Go through the records and give each one again exactly, omitting the images.

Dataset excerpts
Start of Block
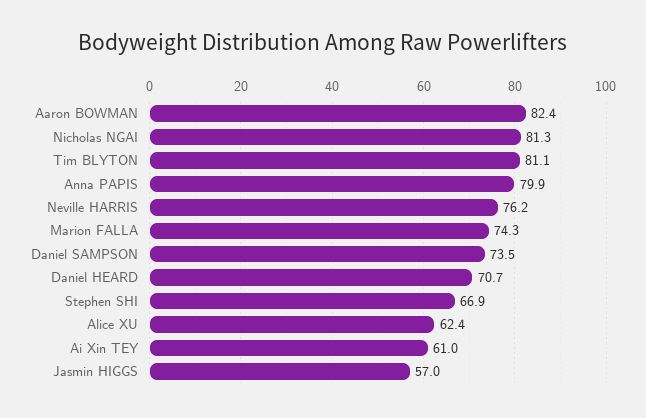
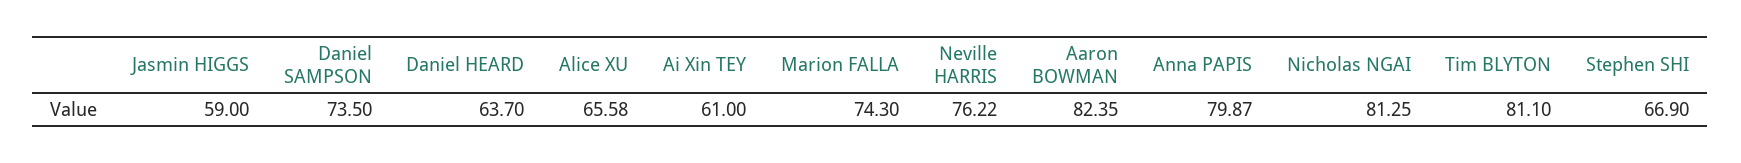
  {
    "Aaron BOWMAN": 82.35,
    "Nicholas NGAI": 81.25,
    "Tim BLYTON": 81.1,
    "Anna PAPIS": 79.87,
    "Neville HARRIS": 76.22,
    "Marion FALLA": 74.3,
    "Daniel SAMPSON": 73.5,
-   "Daniel HEARD": 70.7,
+   "Daniel HEARD": 63.7,
    "Stephen SHI": 66.9,
-   "Alice XU": 62.4,
+   "Alice XU": 65.58,
    "Ai Xin TEY": 61,
-   "Jasmin HIGGS": 57
+   "Jasmin HIGGS": 59
  }

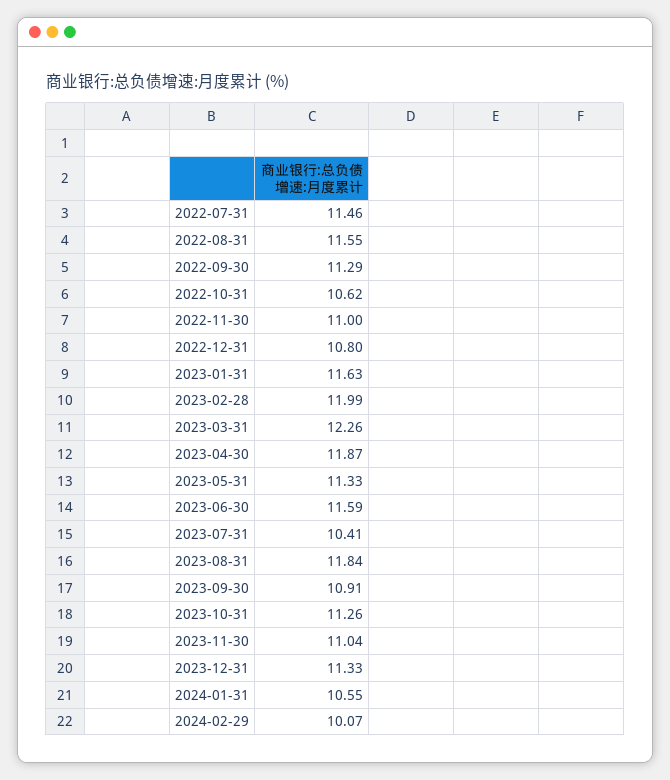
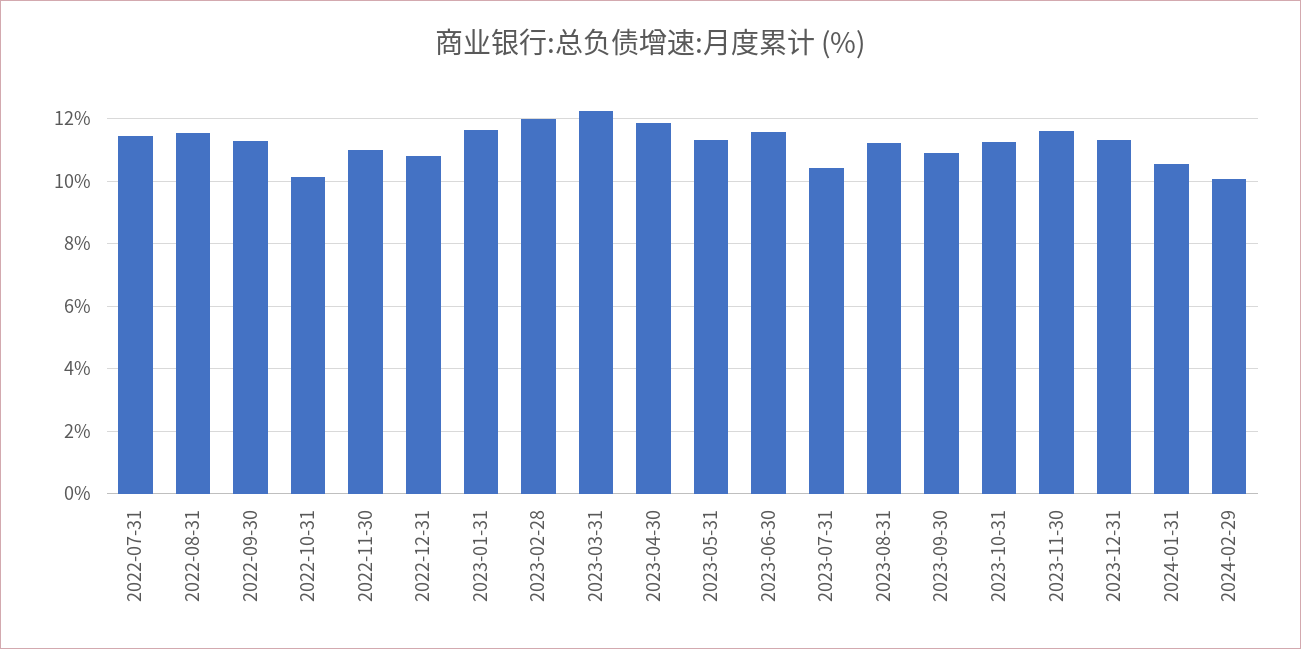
  {
    "2022-07-31": 11.46,
    "2022-08-31": 11.55,
    "2022-09-30": 11.29,
-   "2022-10-31": 10.62,
+   "2022-10-31": 10.2,
    "2022-11-30": 11,
    "2022-12-31": 10.8,
    "2023-01-31": 11.63,
    "2023-02-28": 11.99,
    "2023-03-31": 12.26,
    "2023-04-30": 11.87,
    "2023-05-31": 11.33,
    "2023-06-30": 11.59,
    "2023-07-31": 10.41,
-   "2023-08-31": 11.84,
+   "2023-08-31": 11.2,
    "2023-09-30": 10.91,
    "2023-10-31": 11.26,
-   "2023-11-30": 11.04,
+   "2023-11-30": 11.6,
    "2023-12-31": 11.33,
    "2024-01-31": 10.55,
    "2024-02-29": 10.07
  }

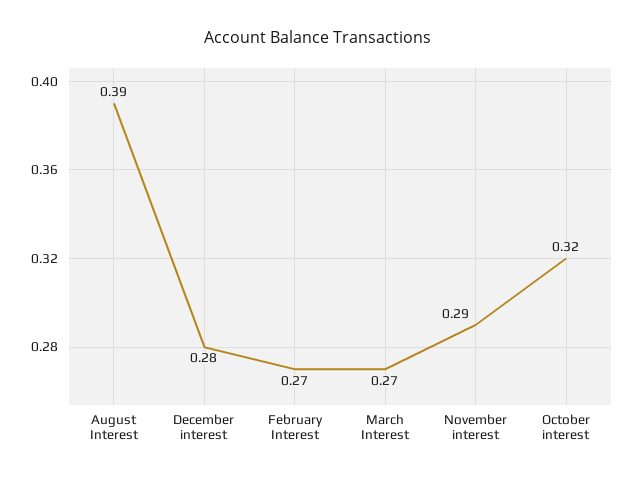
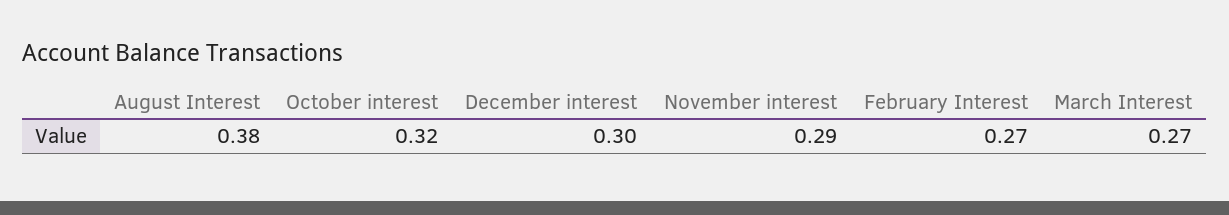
  {
-   "August Interest": 0.39,
+   "August Interest": 0.38,
-   "December interest": 0.28,
+   "December interest": 0.3,
    "February Interest": 0.27,
    "March Interest": 0.27,
    "November interest": 0.29,
    "October interest": 0.32
  }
End of Block
# Your solution
  {
    "Aaron BOWMAN": 82.35,
    "Nicholas NGAI": 81.25,
    "Tim BLYTON": 81.1,
    "Anna PAPIS": 79.87,
    "Neville HARRIS": 76.22,
    "Marion FALLA": 74.3,
    "Daniel SAMPSON": 73.5,
-   "Daniel HEARD": 70.7,
+   "Daniel HEARD": 63.7,
    "Stephen SHI": 66.9,
-   "Alice XU": 62.4,
+   "Alice XU": 65.58,
    "Ai Xin TEY": 61,
-   "Jasmin HIGGS": 57
+   "Jasmin HIGGS": 59
  }

  {
    "2022-07-31": 11.46,
    "2022-08-31": 11.55,
    "2022-09-30": 11.29,
-   "2022-10-31": 10.62,
+   "2022-10-31": 10.2,
    "2022-11-30": 11,
    "2022-12-31": 10.8,
    "2023-01-31": 11.63,
    "2023-02-28": 11.99,
    "2023-03-31": 12.26,
    "2023-04-30": 11.87,
    "2023-05-31": 11.33,
    "2023-06-30": 11.59,
    "2023-07-31": 10.41,
-   "2023-08-31": 11.84,
+   "2023-08-31": 11.2,
    "2023-09-30": 10.91,
    "2023-10-31": 11.26,
-   "2023-11-30": 11.04,
+   "2023-11-30": 11.6,
    "2023-12-31": 11.33,
    "2024-01-31": 10.55,
    "2024-02-29": 10.07
  }

  {
-   "August Interest": 0.39,
+   "August Interest": 0.38,
-   "December interest": 0.28,
+   "December interest": 0.3,
    "February Interest": 0.27,
    "March Interest": 0.27,
    "November interest": 0.29,
    "October interest": 0.32
  }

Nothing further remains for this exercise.